If Fabio was in charge of an NHS operating theatre, there’d be carnage. We know that good communication is crucial to performance and after the disastrous case of German doctor Daniel Ubani, who killed a pensioner with an overdose of analgesia after confusing the drug names, there have been calls to ensure oversees doctors have a proper command of English before being allowed to work in the UK. Football may not kill anyone, but there’s an ugly association between England losing and domestic violence. European law currently prevents us enforcing language tests on European employees, although testing is compulsory for doctors and nurses from Australia and America where English is the first language.

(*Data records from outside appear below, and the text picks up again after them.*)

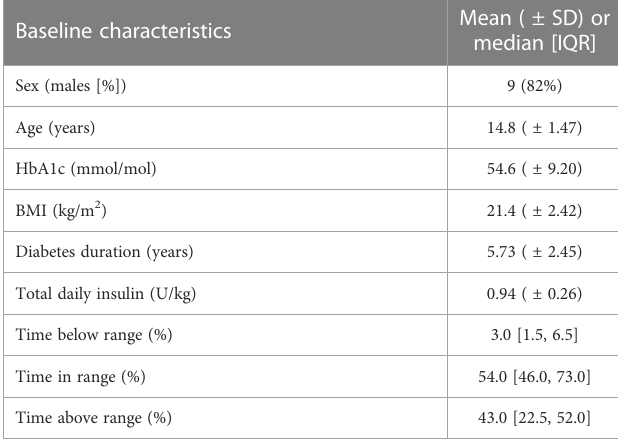
TABLE 1 Baseline characteristics of the 11 participants who completed both study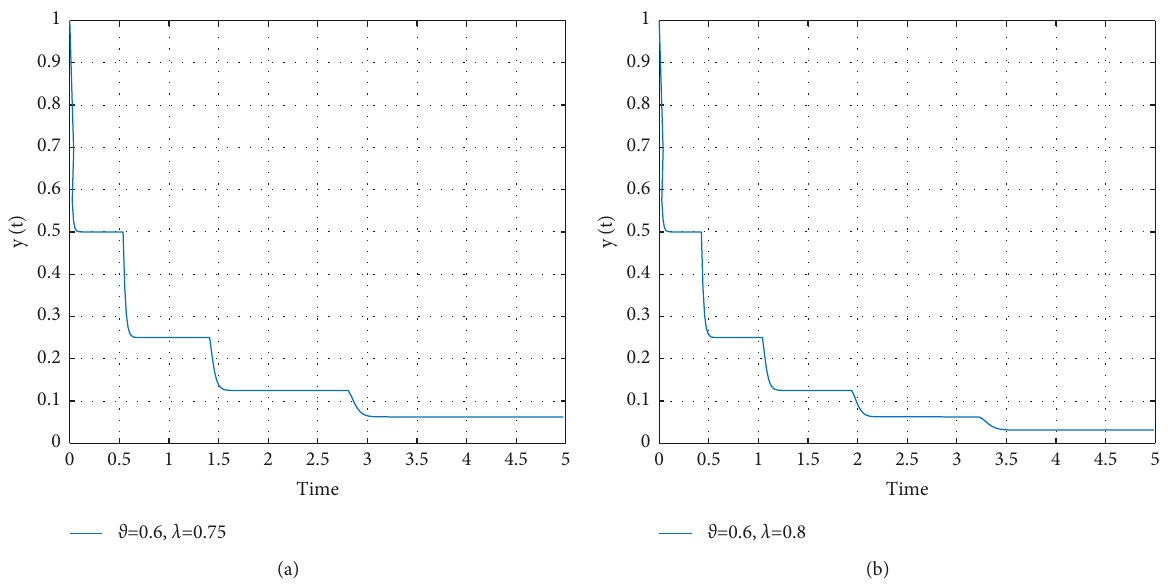
ϑ =0.6, λ Figure 5: Numerical simulations of model (36) with ϑ � 0 . 6, with λ � 0 . 75 (a), λ � 0 . 8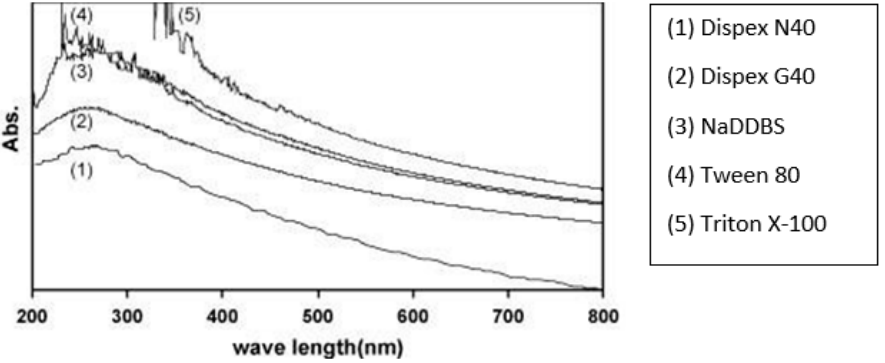
Figure 5. UV–vis absorption spectra of carbon black in presence of various dispersant. Reproduced with permission from [80], Elsevier, 2009.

Fabio can’t be entirely blamed for his team defending like the Keystone Kops on gripe water. Granted, we saw off the mighty Slovenia, a nation which boasts more brown bears than professional footballers. And probably brown beers. It was the surgical equivalent of a routine hernia repair in preparation for the biggest and most complex operation ever. Germans succeed in football because they work as a team, and the same is true of surgery. In a good surgical team, there is no hierarchy. Everyone knows what they’re doing, anyone can raise a concern and checklists are used to ensure absolutely no stone is left unturned (or swab undiscovered). England operated like a team of prima donna locums who’s hardly met, didn’t know what they were supposed to be doing and didn’t much care because they earned a much better living over the road at the BUPA Premier League hospital.
You could tell all was not well with England when John Terry tried to blow the whistle on team disharmony. I’m not sure whether the Public Interest Disclosure Act covers professional footballers, but it soon emerged that Terry hadn’t exhausted all the correct internal channels before taking his concerns to the media. Fabio’s door may always have been open but the last time Terry knocked on it, he was sacked for copping off with his registrar’s girlfriend, so you can understand his preference for public revenge.
Dysfunctional teams never deliver. Life is complex and to err is human, but if we don’t learn from our errors, we keep repeating them. It requires difficult conversations between skilled communicators to get out of a really big hole, and Fabio’s English simply wasn’t up to the task. The FA have given him time to learn but until he does, I wouldn’t let him anywhere near my brain.